**Exercise brief**: Copy the items word for word, starting at their first line and stopping after the line that contains "течение 20 рабочих дней. Ранее подготовка".

**Data to use**:

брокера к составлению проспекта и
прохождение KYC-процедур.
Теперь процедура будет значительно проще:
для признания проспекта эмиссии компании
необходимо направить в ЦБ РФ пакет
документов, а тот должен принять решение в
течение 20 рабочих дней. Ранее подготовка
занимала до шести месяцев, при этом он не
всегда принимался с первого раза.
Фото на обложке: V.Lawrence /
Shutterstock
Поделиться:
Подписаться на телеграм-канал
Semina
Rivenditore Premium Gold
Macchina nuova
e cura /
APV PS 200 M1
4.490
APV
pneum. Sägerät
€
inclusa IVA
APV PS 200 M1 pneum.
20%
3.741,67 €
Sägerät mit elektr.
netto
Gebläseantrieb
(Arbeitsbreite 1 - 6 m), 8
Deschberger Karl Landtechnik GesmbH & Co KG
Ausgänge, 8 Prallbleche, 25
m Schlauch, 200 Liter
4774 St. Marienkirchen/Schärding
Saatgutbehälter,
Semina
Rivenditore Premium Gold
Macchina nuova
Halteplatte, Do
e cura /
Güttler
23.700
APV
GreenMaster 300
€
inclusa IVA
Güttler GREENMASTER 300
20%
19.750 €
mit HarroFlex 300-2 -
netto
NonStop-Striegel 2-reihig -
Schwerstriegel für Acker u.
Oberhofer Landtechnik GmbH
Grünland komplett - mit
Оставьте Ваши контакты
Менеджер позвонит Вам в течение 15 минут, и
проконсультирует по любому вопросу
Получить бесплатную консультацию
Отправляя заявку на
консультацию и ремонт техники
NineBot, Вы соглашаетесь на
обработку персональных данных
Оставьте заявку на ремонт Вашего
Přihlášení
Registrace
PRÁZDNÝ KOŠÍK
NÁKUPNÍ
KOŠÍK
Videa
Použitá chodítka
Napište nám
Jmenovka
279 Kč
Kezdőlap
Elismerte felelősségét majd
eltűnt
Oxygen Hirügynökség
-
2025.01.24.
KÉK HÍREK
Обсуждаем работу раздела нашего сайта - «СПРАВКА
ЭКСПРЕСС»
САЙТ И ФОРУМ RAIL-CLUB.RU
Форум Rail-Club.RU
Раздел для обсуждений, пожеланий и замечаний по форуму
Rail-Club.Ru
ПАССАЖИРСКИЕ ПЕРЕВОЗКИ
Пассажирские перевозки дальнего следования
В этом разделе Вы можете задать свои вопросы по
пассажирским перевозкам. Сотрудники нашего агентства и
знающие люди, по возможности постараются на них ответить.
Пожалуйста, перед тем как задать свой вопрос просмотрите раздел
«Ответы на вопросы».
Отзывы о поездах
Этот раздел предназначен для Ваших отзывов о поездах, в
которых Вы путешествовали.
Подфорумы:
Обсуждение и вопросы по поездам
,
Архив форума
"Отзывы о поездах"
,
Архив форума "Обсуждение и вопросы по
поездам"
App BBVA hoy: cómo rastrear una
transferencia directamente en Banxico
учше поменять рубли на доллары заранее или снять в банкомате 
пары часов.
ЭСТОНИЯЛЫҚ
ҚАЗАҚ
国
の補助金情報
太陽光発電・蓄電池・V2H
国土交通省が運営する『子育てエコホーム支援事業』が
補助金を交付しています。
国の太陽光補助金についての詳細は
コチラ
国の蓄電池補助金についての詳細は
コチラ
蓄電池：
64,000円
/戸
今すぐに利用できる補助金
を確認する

**Result for this exercise**:
брокера к составлению проспекта и
прохождение KYC-процедур.
Теперь процедура будет значительно проще:
для признания проспекта эмиссии компании
необходимо направить в ЦБ РФ пакет
документов, а тот должен принять решение в
течение 20 рабочих дней. Ранее подготовка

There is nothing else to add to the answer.